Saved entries
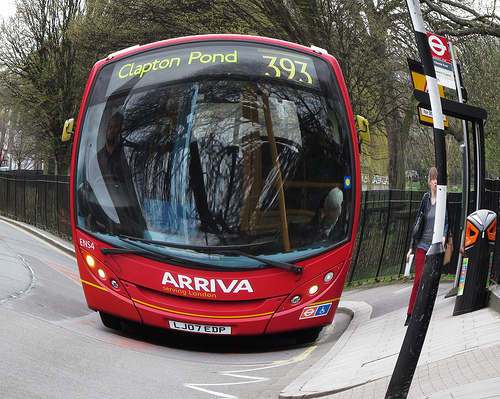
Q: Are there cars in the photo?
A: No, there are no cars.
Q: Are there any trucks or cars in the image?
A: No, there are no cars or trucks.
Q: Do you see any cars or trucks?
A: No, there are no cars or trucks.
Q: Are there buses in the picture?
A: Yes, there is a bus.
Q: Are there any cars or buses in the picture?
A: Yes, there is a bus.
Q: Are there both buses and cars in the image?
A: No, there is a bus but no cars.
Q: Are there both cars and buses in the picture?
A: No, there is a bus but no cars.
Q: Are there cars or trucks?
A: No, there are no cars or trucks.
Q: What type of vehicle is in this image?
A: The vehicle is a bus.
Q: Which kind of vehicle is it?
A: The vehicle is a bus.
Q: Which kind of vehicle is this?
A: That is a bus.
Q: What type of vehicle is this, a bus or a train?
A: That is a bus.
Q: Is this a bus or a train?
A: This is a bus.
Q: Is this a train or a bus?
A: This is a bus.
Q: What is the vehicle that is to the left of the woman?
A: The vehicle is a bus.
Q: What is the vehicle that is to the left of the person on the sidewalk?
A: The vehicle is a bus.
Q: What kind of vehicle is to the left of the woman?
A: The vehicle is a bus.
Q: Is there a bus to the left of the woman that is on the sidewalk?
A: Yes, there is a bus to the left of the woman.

■ Task
Please write out all of the material above without changing a word, and omit any pictures.

■ Solution below
Q: Are there cars in the photo?
A: No, there are no cars.
Q: Are there any trucks or cars in the image?
A: No, there are no cars or trucks.
Q: Do you see any cars or trucks?
A: No, there are no cars or trucks.
Q: Are there buses in the picture?
A: Yes, there is a bus.
Q: Are there any cars or buses in the picture?
A: Yes, there is a bus.
Q: Are there both buses and cars in the image?
A: No, there is a bus but no cars.
Q: Are there both cars and buses in the picture?
A: No, there is a bus but no cars.
Q: Are there cars or trucks?
A: No, there are no cars or trucks.
Q: What type of vehicle is in this image?
A: The vehicle is a bus.
Q: Which kind of vehicle is it?
A: The vehicle is a bus.
Q: Which kind of vehicle is this?
A: That is a bus.
Q: What type of vehicle is this, a bus or a train?
A: That is a bus.
Q: Is this a bus or a train?
A: This is a bus.
Q: Is this a train or a bus?
A: This is a bus.
Q: What is the vehicle that is to the left of the woman?
A: The vehicle is a bus.
Q: What is the vehicle that is to the left of the person on the sidewalk?
A: The vehicle is a bus.
Q: What kind of vehicle is to the left of the woman?
A: The vehicle is a bus.
Q: Is there a bus to the left of the woman that is on the sidewalk?
A: Yes, there is a bus to the left of the woman.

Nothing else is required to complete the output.